Termination from permanent employment is the most extreme form of disciplinary action that can be taken against a classified or city employee. Honoré v. Dep't of Pub. Works , 2014-0986, p. 16 (La. App. 4 Cir. 10/29/15), 178 So.3d 1120, 1131 (citing Hills v. New Orleans City Council, 1998-1101, pp. 6-7 (La. App. 4 Cir. 12/9/98), 725 So.2d 55, 58 ) ). "Cause that may justify some other lesser form of disciplinary action may not necessarily justify a dismissal." Id. In determining whether a punishment is commensurate with the infraction, the CSC considers the nature of the offense, as well as the employee's work record and previous disciplinary record. Hills , 1998-1101, p. 7, 725 So.2d at 58.

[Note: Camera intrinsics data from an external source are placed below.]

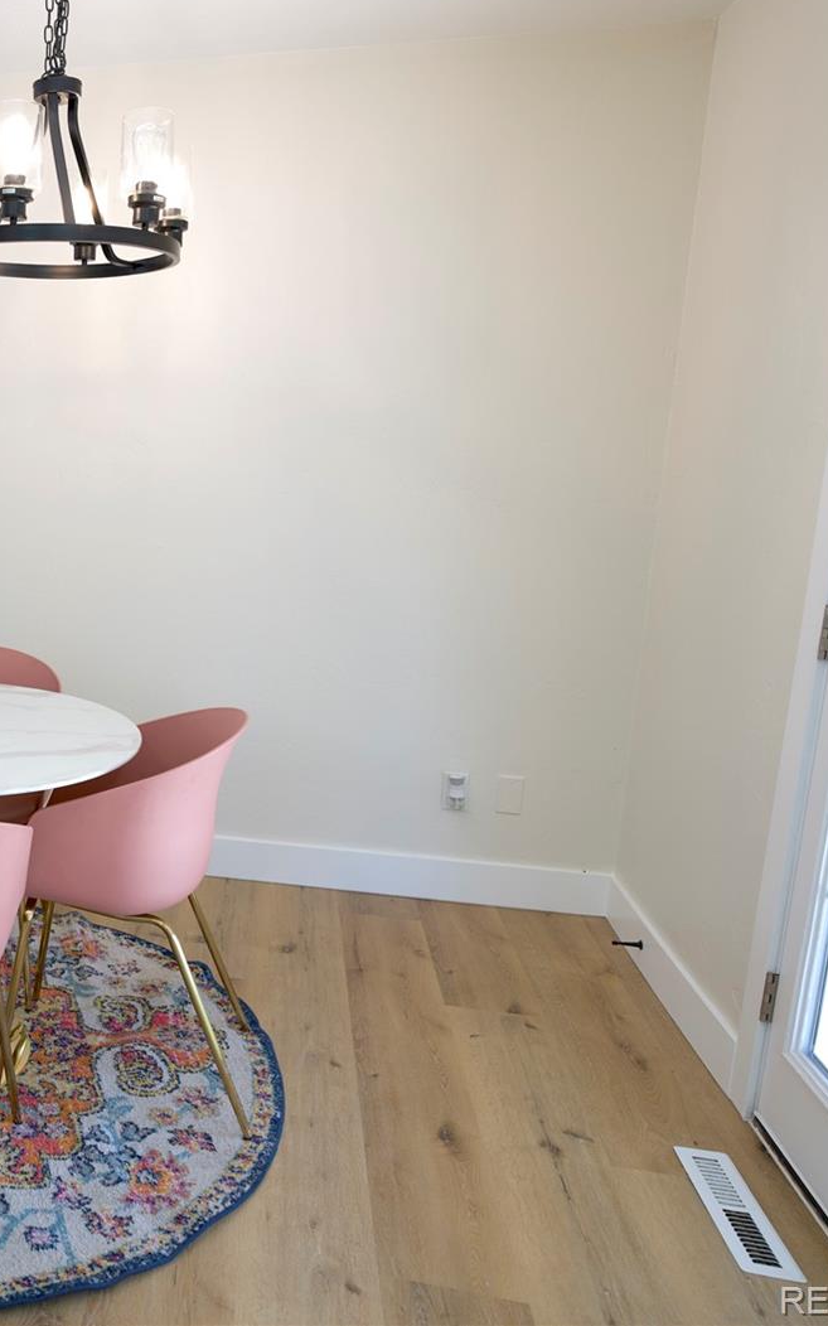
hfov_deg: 36.0
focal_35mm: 31
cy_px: 655
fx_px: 1120
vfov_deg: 61.2
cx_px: -24
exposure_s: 1/100
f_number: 3.5
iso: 320
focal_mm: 20
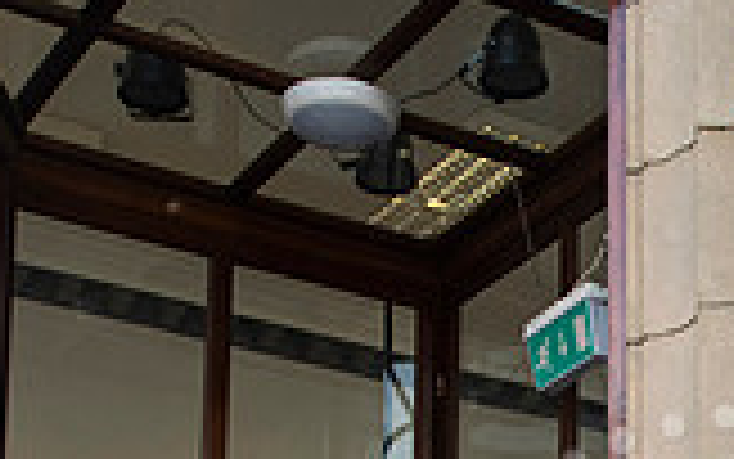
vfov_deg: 12.1
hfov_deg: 20.2
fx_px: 1961
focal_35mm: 98
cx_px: 819
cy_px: 858
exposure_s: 1/250
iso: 200
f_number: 5.6
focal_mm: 17
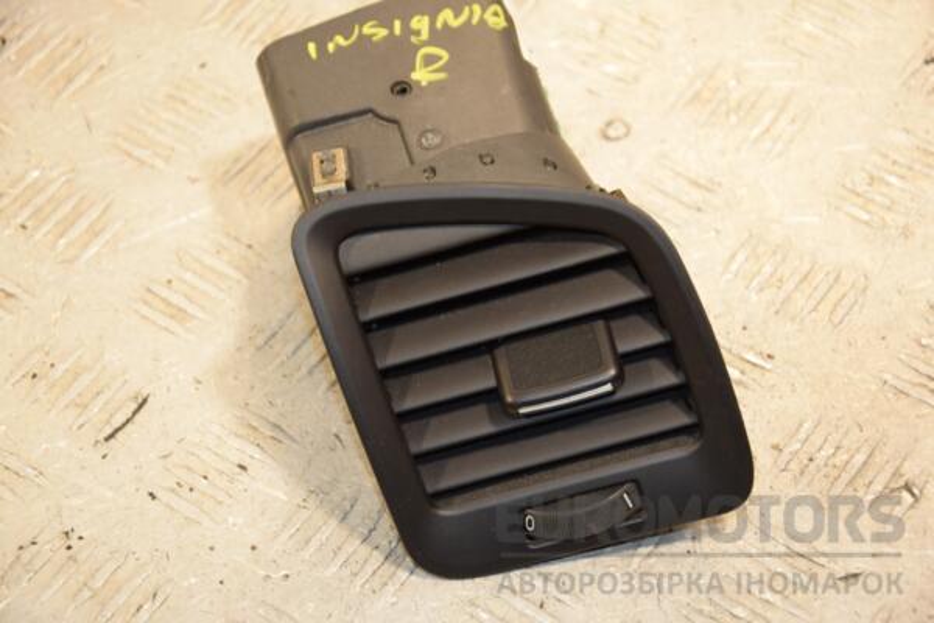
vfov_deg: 12.2
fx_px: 2919
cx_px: 467
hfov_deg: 18.2
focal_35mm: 112
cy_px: 312
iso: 800
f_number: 5.3
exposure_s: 1/160
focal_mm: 75
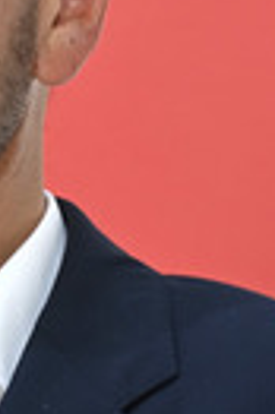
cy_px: 19
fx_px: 11901
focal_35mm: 1036
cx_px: -160
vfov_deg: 2.0
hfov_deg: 1.3
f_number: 5.6
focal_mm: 300
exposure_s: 1/320
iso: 1250
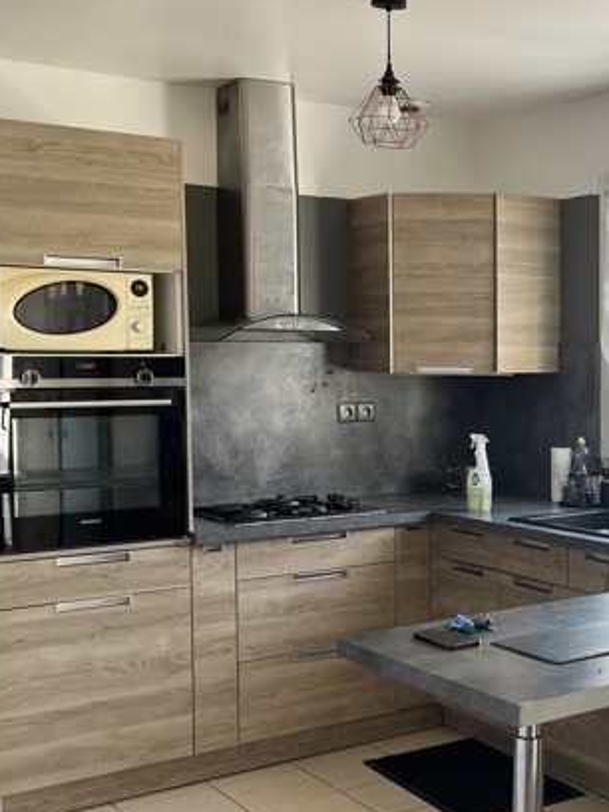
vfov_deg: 37.5
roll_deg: +1.0
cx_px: 617
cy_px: 430
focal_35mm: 51
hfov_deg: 26.9
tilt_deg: -3.5
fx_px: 1196
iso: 80
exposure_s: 1/121
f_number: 1.6
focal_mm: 5.1
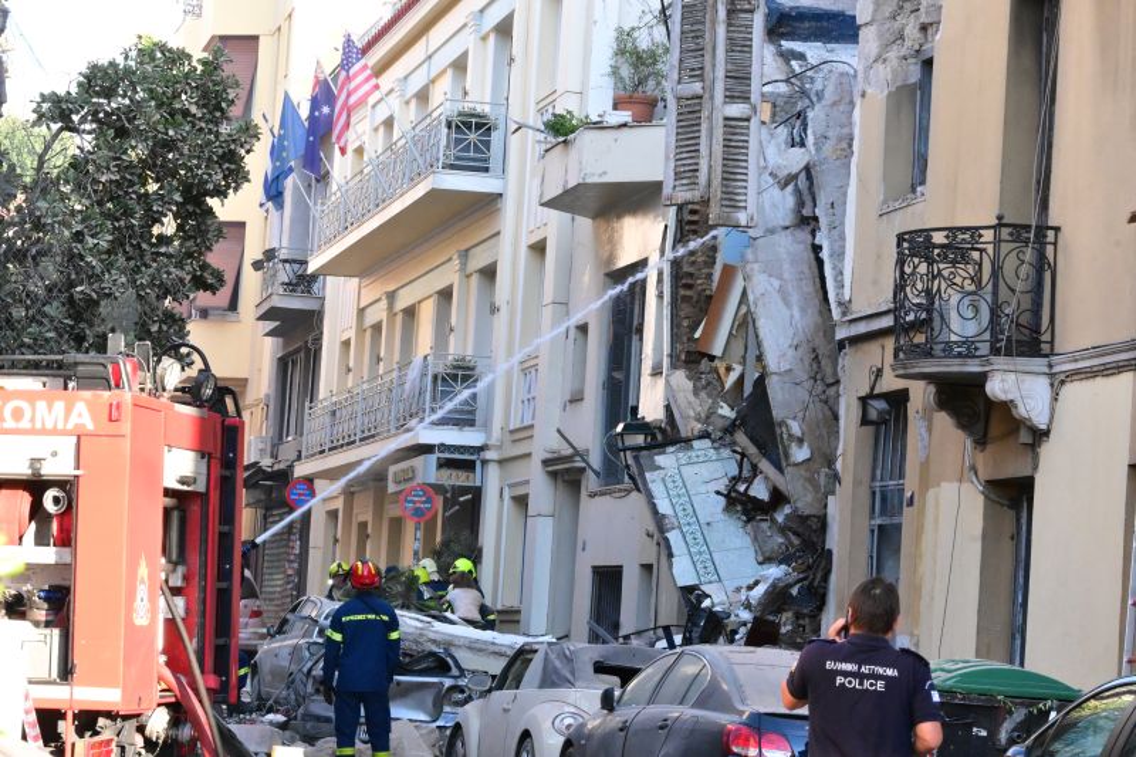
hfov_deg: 17.5
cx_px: 568
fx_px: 3691
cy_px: 378
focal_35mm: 117
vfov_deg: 11.7
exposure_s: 1/400
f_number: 16
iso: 6400
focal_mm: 78
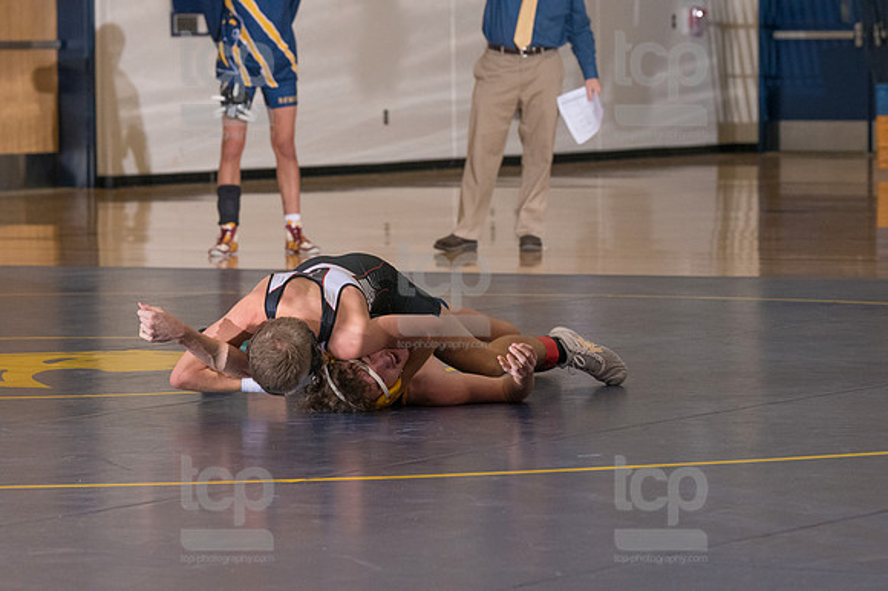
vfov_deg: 6.8
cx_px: 444
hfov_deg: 10.2
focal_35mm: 202
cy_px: 296
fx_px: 4980
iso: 2000
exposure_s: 1/250
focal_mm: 135
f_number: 5.6
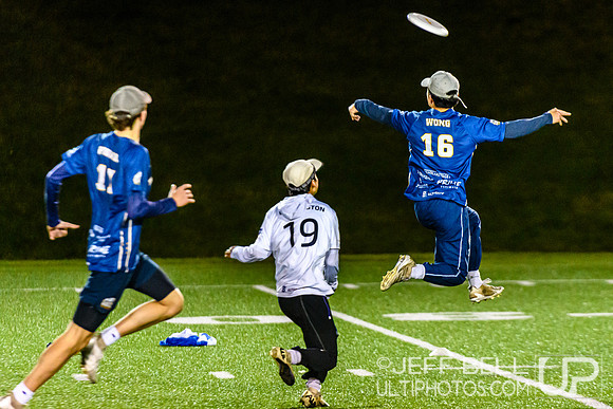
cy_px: 184
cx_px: 356
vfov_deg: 3.9
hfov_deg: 5.9
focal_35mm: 352
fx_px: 5987
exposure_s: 1/800
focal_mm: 200
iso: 4000
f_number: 3.2
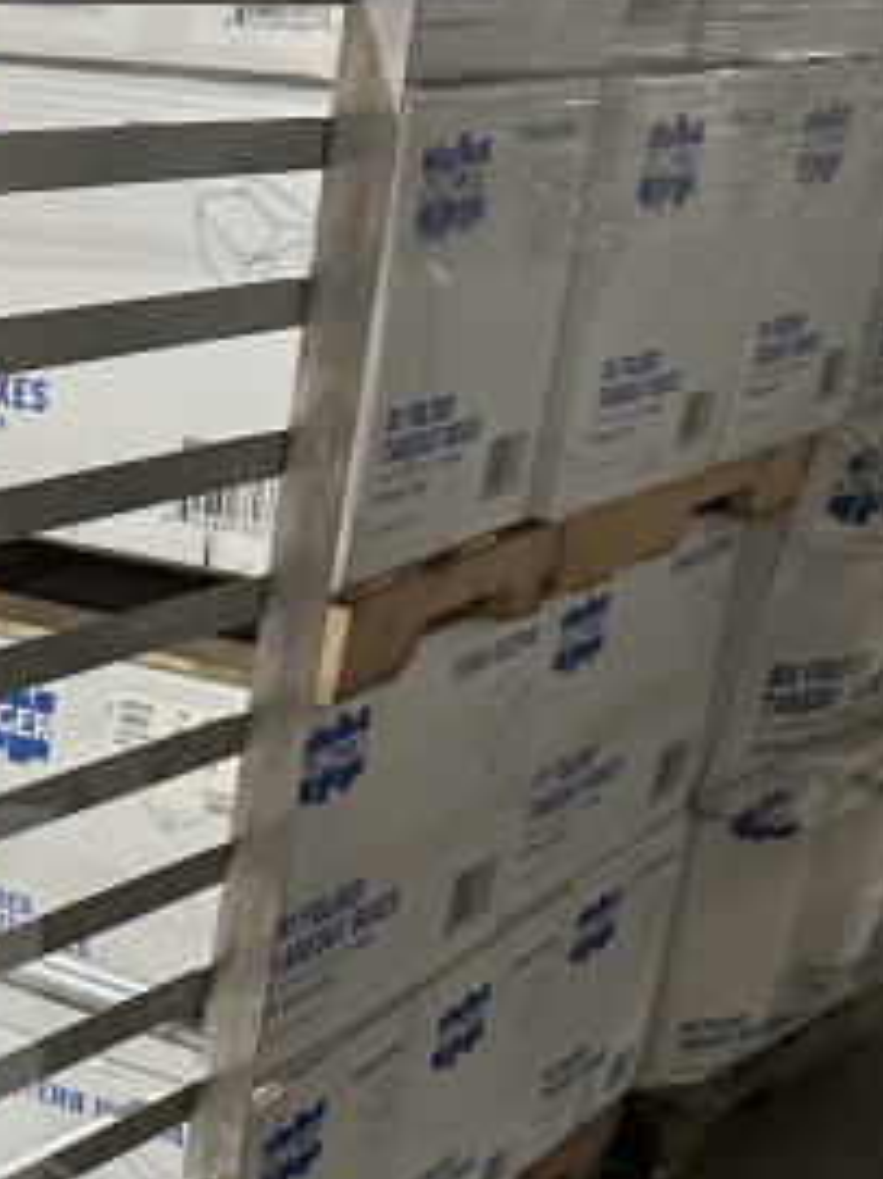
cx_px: -335
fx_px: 2451
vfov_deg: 25.8
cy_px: 1151
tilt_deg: -23.9
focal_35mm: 72
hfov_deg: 18.6
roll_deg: -2.9
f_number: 1.78
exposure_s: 1/60
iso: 320
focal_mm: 6.86
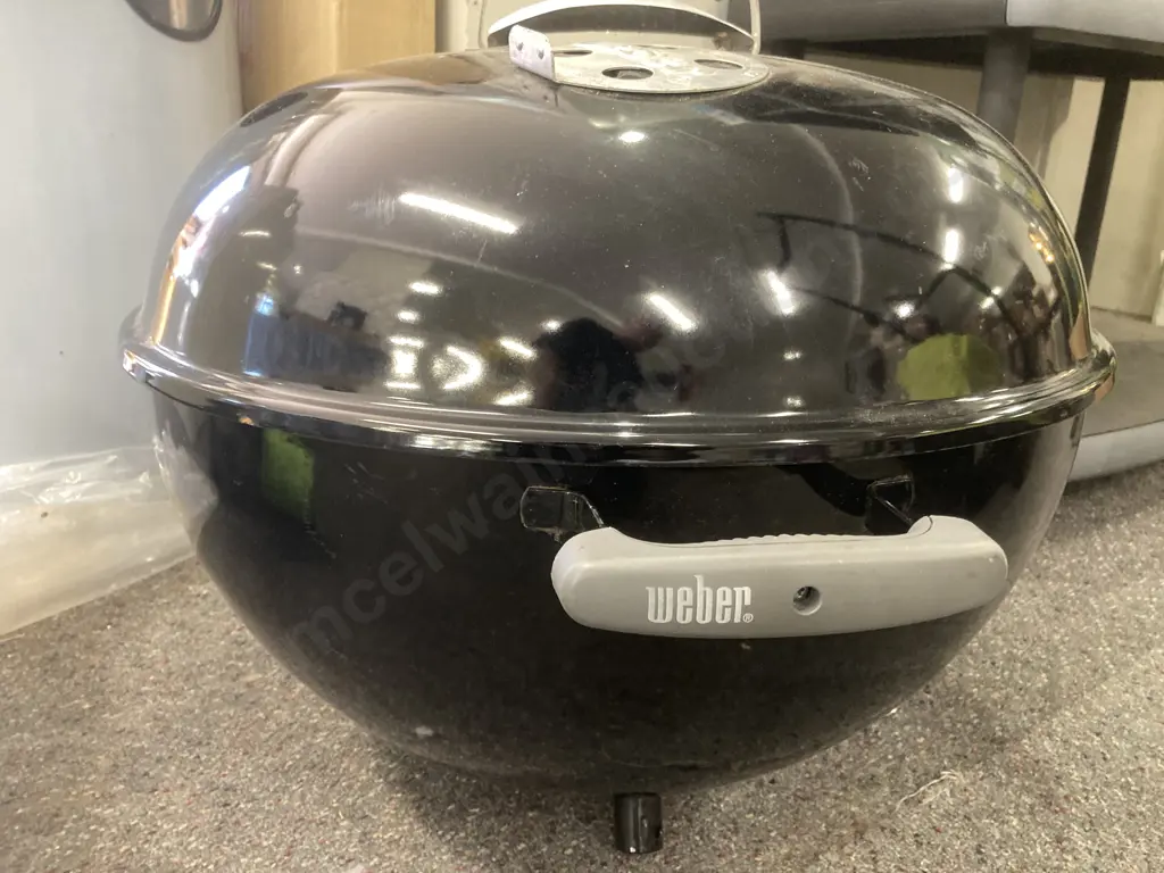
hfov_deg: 63.4
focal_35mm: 28
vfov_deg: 49.7
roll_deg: -0.2
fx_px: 942
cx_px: 582
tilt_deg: -19.1
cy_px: 436
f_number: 1.8
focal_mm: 3.99
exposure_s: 1/33
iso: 250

In the case at bar, the following testimony was undisputed: that Appellant was off-duty at the time of the infraction; that it was not unusual for S & WB employees to play dice games on S & WB property; that Appellant was a reliable twenty-one-year employee who performed his duties competently; that Appellant had never received discipline for gambling in the past; and that none of the other employees were disciplined for gambling at the retirement party at issue. The most compelling evidence in favor of termination was Appellant's prior discipline for unauthorized use of a S & WB vehicle to dispose of personal construction debris. However, we find the impact of this fact is offset by the fact that the infraction in question occurred while the Appellant was off duty, and that the two infractions together appear to be the only disciplinary action in an otherwise unblemished twenty-one-year employment history.

Consequently, we find on the record before us that there is no rational basis to conclude that Appellant's infraction is deserving of the most extreme level of discipline possible. Accordingly, we find that the CSC erred when it affirmed the termination and remand for the determination of a lesser disciplinary action.